I just returned to town and learned about the debate taking place in Congress to redefine Common Article 3 of the Geneva Convention. I do not support such a step and believe it would be inconsistent with the McCain amendment on torture which I supported last year.

I have read the powerful and eloquent letter sent to you by one of my distinguished predecesssors as Chairman of the Joint Chiefs of Staff, General Jack Vessey. I fully endorse in tone and tine his powerful argument. The world is beginning to doubt the moral basis of our fight against terrorism. To redefine Common Article 3 would add to those doubts. Furthermore, it would put our own troops at risk.

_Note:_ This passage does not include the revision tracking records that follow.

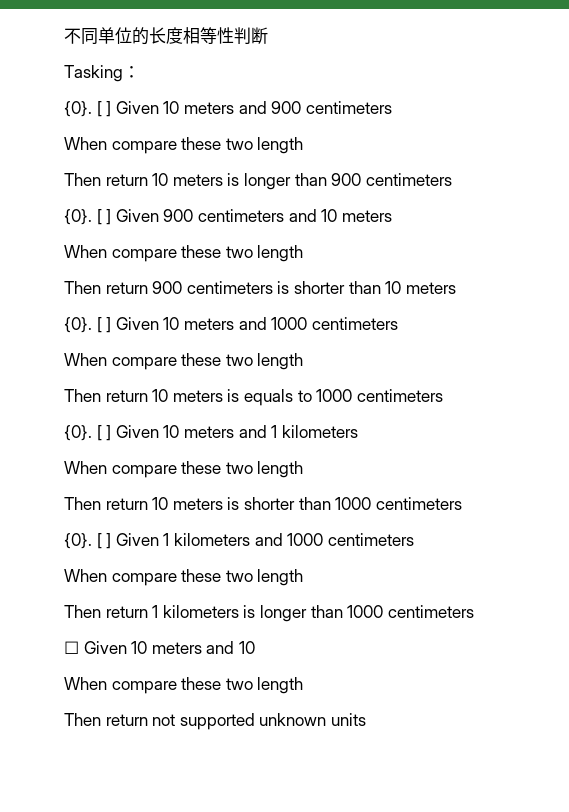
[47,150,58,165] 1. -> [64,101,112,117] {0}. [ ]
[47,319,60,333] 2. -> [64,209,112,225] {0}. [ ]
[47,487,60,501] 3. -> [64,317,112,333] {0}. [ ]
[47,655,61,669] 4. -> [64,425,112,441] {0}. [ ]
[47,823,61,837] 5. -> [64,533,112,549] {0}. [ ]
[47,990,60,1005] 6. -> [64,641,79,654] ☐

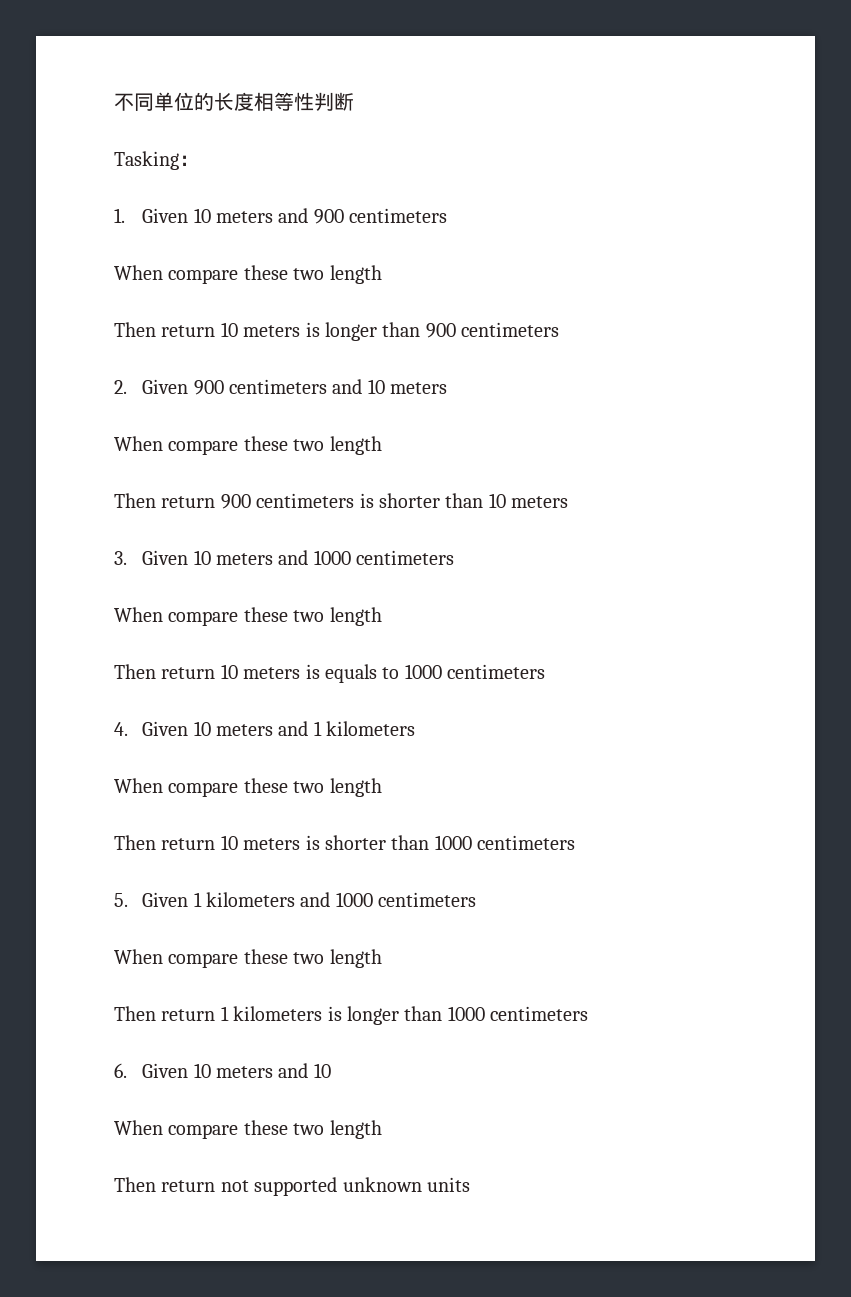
[64,101,112,117] {0}. [ ] -> [114,208,125,223] 1.
[64,209,112,225] {0}. [ ] -> [114,380,127,394] 2.
[64,317,112,333] {0}. [ ] -> [114,551,127,565] 3.
[64,425,112,441] {0}. [ ] -> [114,722,128,736] 4.
[64,533,112,549] {0}. [ ] -> [114,893,128,907] 5.
[64,641,79,654] ☐ -> [114,1063,127,1078] 6.

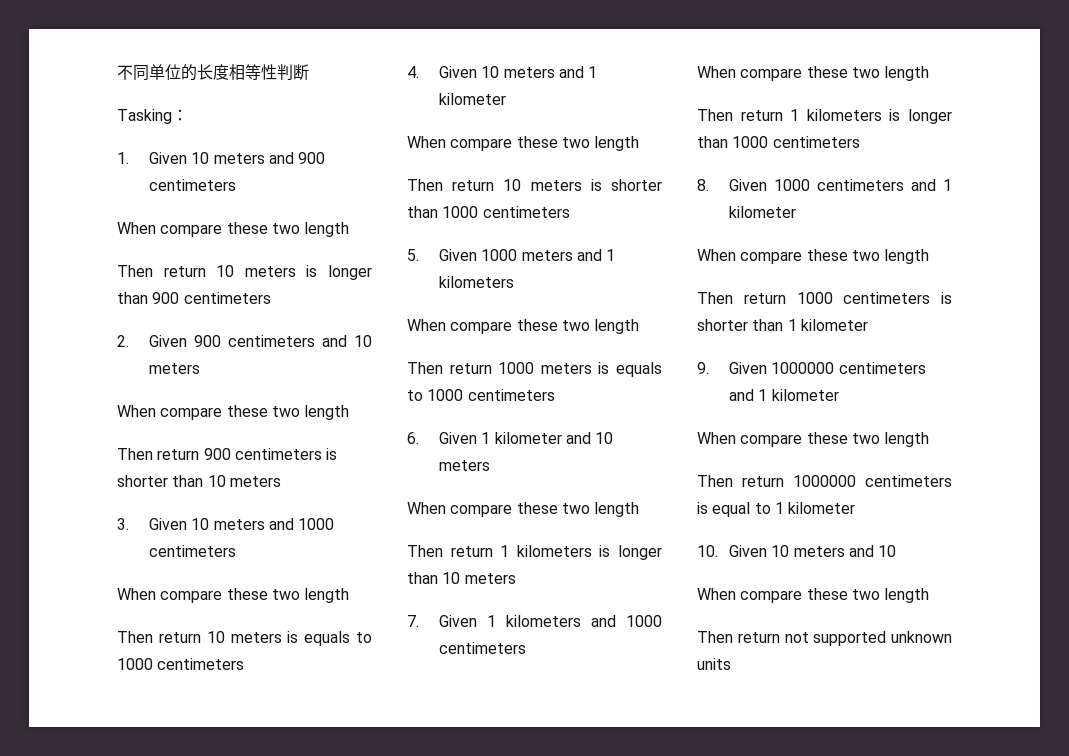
[326,721,416,736] kilometers -> [438,93,506,105] kilometer
(189, 899) none -> [481,249,616,261] [438,276,514,288] [407,319,640,334] [407,362,662,377] [407,389,555,401] [407,432,614,444] [438,460,490,471] [407,502,640,517] [407,545,662,560] [407,572,516,584] [407,615,477,627] 1000 meters and 1 kilometers // When compare these two length // Then return 1000 meters is equals to 1000 centimeters // 6. Given 1 kilometer and 10 meters // When compare these two length // Then return 1 kilometers is longer than 10 meters // 7. Given
[114,1063,127,1078] 6. -> [697,179,952,191] [728,206,796,218] [697,249,930,264] [697,292,952,304] [697,319,868,331] [697,362,926,374] [728,389,839,401] [697,432,930,447] [697,475,952,487] [697,502,856,517] [697,545,718,557] 8. Given 1000 centimeters and 1 kilometer // When compare these two length // Then return 1000 centimeters is shorter than 1 kilometer // 9. Given 1000000 centimeters and 1 kilometer // When compare these two length // Then return 1000000 centimeters is equal to 1 kilometer // 10.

I am as familiar with The Armed Forces Officer as is Jack Vessey. It was written after all the horrors of World War II and General George C. Marshall, then Secretary of Defense used it to tell the world and to remind our soliders of our moral obligations with respect to those in our custody

and a nod to general john “jack” vessey (ret.), who served in world war 2, korea and vietnam, and, as far as i can tell, spent more time in active service in the united states military than any other person in history.

Sometimes, the news is a little garbled by the time it reaches the forests of North-central Minnesota, but I call your attention to recent reports that the Congress is considering legislation which might relax the United States support for adherence to Common Article 3 of the Geneva Convention. If that is true, it would seem to weaken the effect of the McCain Amendment on torture of last year. If such legislation is being considered, I fear that it may weaken America in two respects. First, it would undermine the moral basis which has generally guided or [sic] conduct in war throughout our history. Second, it could give opponents a legal argument for the mistreatment of Americans being helld prisoner in time of war.

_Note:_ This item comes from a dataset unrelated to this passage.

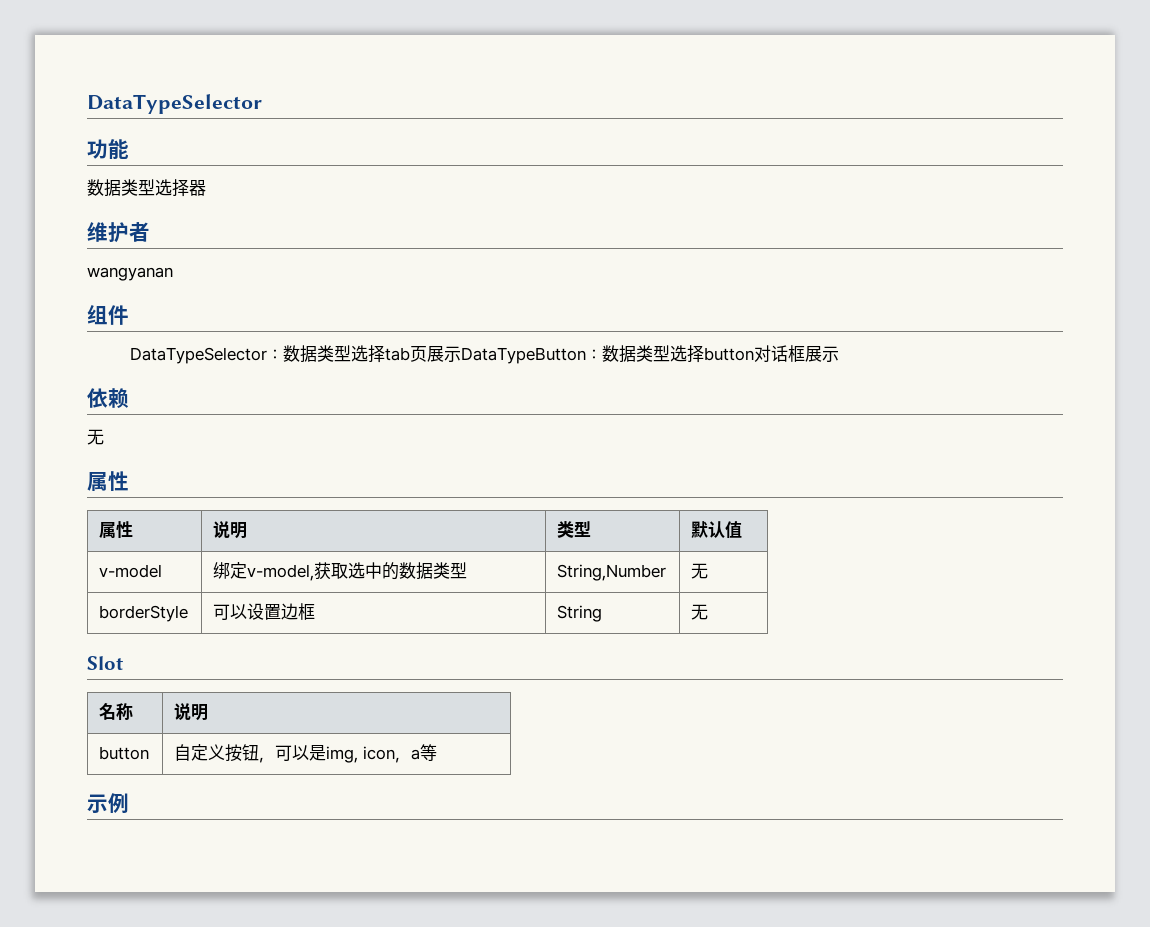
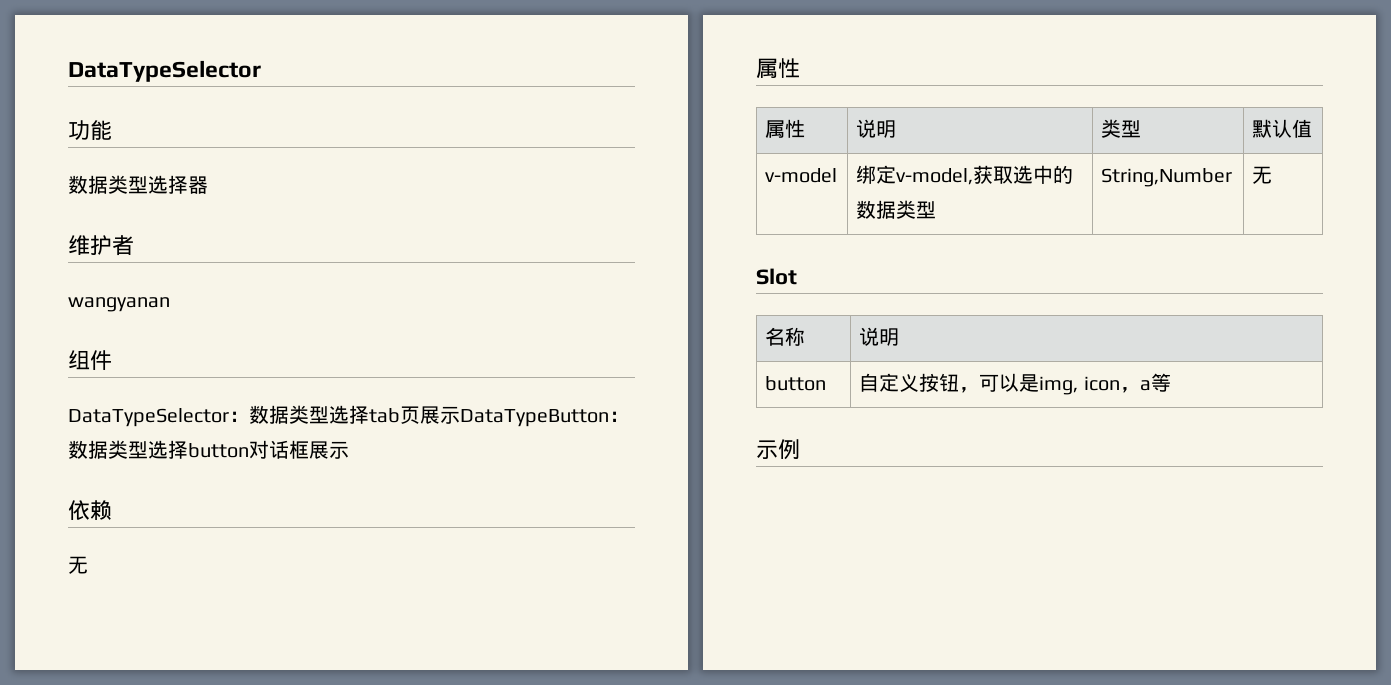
[99,605,189,622] [213,603,316,620] [557,605,603,622] [691,604,709,620] // borderStyle | 可以设置边框 | String | 无 -> (1273, 175) none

In 1950, three years after the creation of the Department of Defense, the then Secretary of Defense, General George C. Marshall, issued a small book, titled The Armed Forces Officer. The book summarized the laws and traditions that governed our Armed Forces through the years. As the Senate deals with the issue it might consider a short quote from the last chapter of that book which General Marshall sent to every American Officer. The last chapter is titled “Americans in Combat” and it lists 29 general propositions which govern the conduct of Americans in war. Number XXV, which I long ago underlined in my copy, reads as follows:

The United States abides by the laws of war. Its Armed Forces, in their dealing with all other peoples, are expected to comply with the laws of war, in the spirit and the letter. In waging war, we do not terrorize helpless non-combatants, if it is within our power to avoid so doing. Wanton killing, torture, cruelty or the working of unusual hardship on enemy prisoners or populations is not justified in any circumstance. Likewise, respect for the reign of law, as that term is understood in the United States, is expected to follow the flag whereever it goes ….”

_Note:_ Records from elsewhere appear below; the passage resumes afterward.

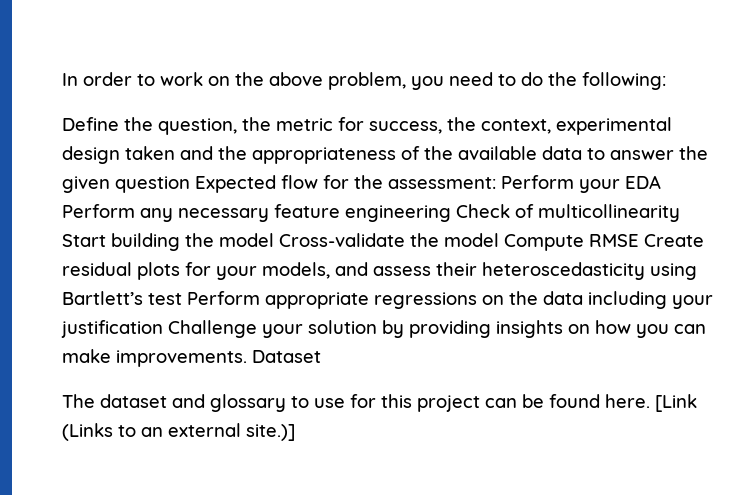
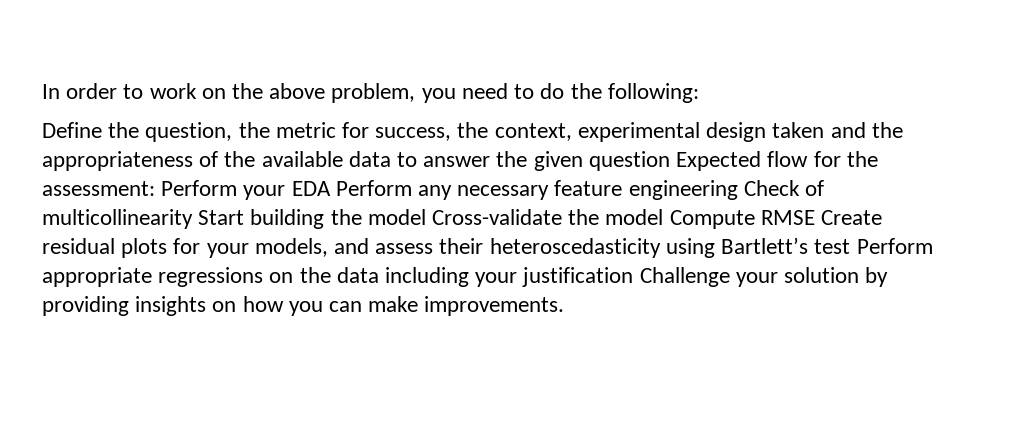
[252,350,321,363] [62,394,697,412] [62,423,295,441] Dataset // The dataset and glossary to use for this project can be found here. [Link (Links to an external site.)] -> (565, 306) none

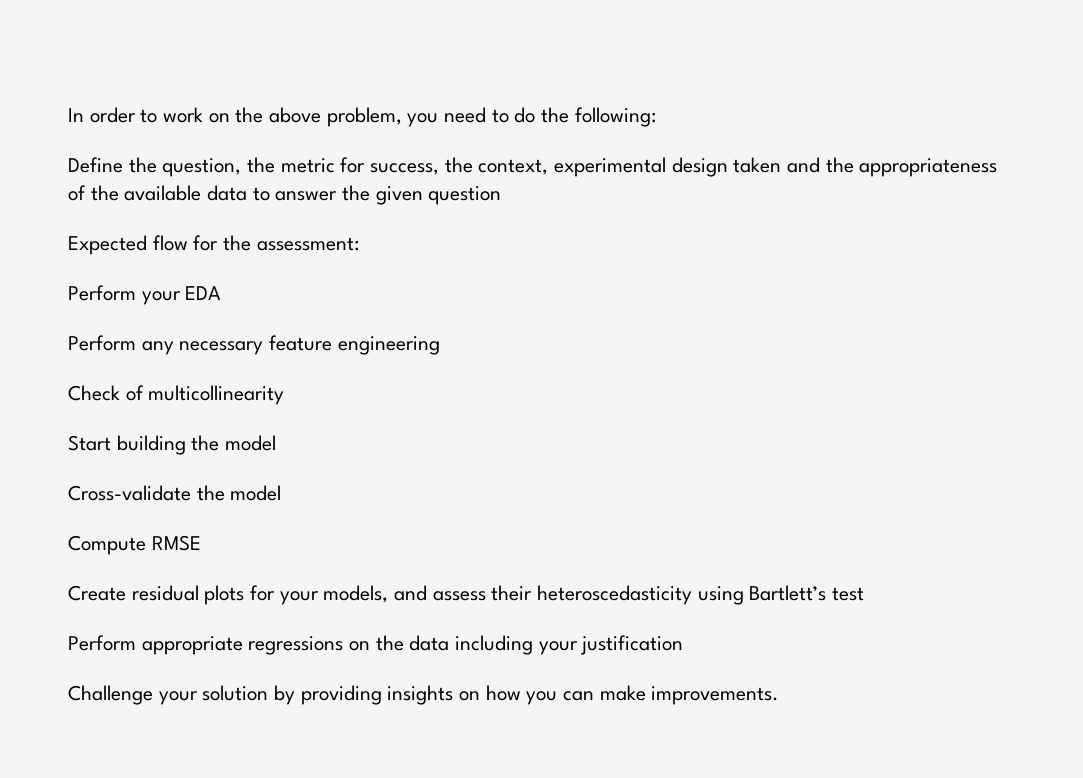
(670, 161) none -> (502, 195) //
(155, 188) none -> (359, 244) //
(331, 188) none -> (222, 293) //
(738, 190) none -> (440, 345) //
(193, 219) none -> (285, 395) //
(426, 217) none -> (277, 443) //
(664, 217) none -> (282, 493) //
(815, 217) none -> (201, 543) //
(851, 246) none -> (865, 594) //
(634, 277) none -> (684, 645) //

For the long term interest of the United States as a nation and for the safety of our own forces in battle, we should continue to maintain those principles. I continue to read and hear that we are facing a “different enemy” in the war on terror; no matter how true that may be, inhumanity and cruelty are not new to warfare nor to enemies we have faced in the past. In my short 46 years in the Armed Forces, Americans confronted the horrors of the prison camps of the Japanese in World War II, the North Koreans in 1950-53, and the North Vietnamese in the long years of the Vietnam War, as well as knowledge of the Nazi’s holocaust deprediations in World War II. Through those years, we held to our own values. We should continue to do so.

Thank you for your own personal courage in maintaining those values, both in war and on the floor of the Senate. I hope that my information about weakening American support for Common Article 3 of the Geneva Convention is in error, and if not, that the Senate will reject any such proposal.

and finally, a nod to the officers that signed this letter [pdf]:

General Joseph Hoar, USMC (Ret.), General John Shalikashvili, USA (Ret.), Admiral Stansfield Turner, USN (Ret.), Lieutenant General Robert G. Gard, Jr., USA (Ret.), Vice Admiral Lee F. Gunn, USN (Ret.), Lieutenant General Claudia J. Kennedy, USA (Ret.), Vice Admiral Albert H. Konetzni, Jr., USN (Ret.), Lieutenant General Charles Otstott, USA (Ret.), Vice Admiral Jack Shanahan, USN (Ret.), Major General John Batiste, USA (Ret.), Major General Eugene Fox, USA (Ret.), Major General John L. Fugh, USA (Ret.), Rear Admiral Don Guter, USN (Ret.), Major General Fred E. Haynes, USMC (Ret.), Rear Admiral John D. Hutson, USN (Ret.), Major General Melvyn Montano, ANG (Ret.), Major General Gerald T. Sajer, USA (Ret.), Brigadier General David M. Brahms, USMC (Ret.), Brigadier General James P. Cullen, USA (Ret.), Brigadier General Evelyn P. Foote, USA (Ret.), Brigadier General David R. Irvine, USA (Ret.), Brigadier General John H. Johns, USA (Ret.), Brigadier General Richard O’Meara, USA (Ret.), Brigadier General Murray G. Sagsveen, USA (Ret.), Brigadier General Anthony Verrengia, USAF (Ret.), Brigadier General Stephen N. Xenakis, USA (Ret.), Ambassador Pete Peterson, USAF (Ret.), Colonel Lawrence B. Wilkerson, USA (Ret.), Honorable William H. Taft IV.

For anyone that would care to take the time, the The Armed Forces Officer is available here [pdf], and from the department of defense as DOD GEN–36A, Army Pamphlet 600-2, Naval Education and Training 46905–A, Air Force Pamphlet 190–13, and Navy Marine Corps Document 2563.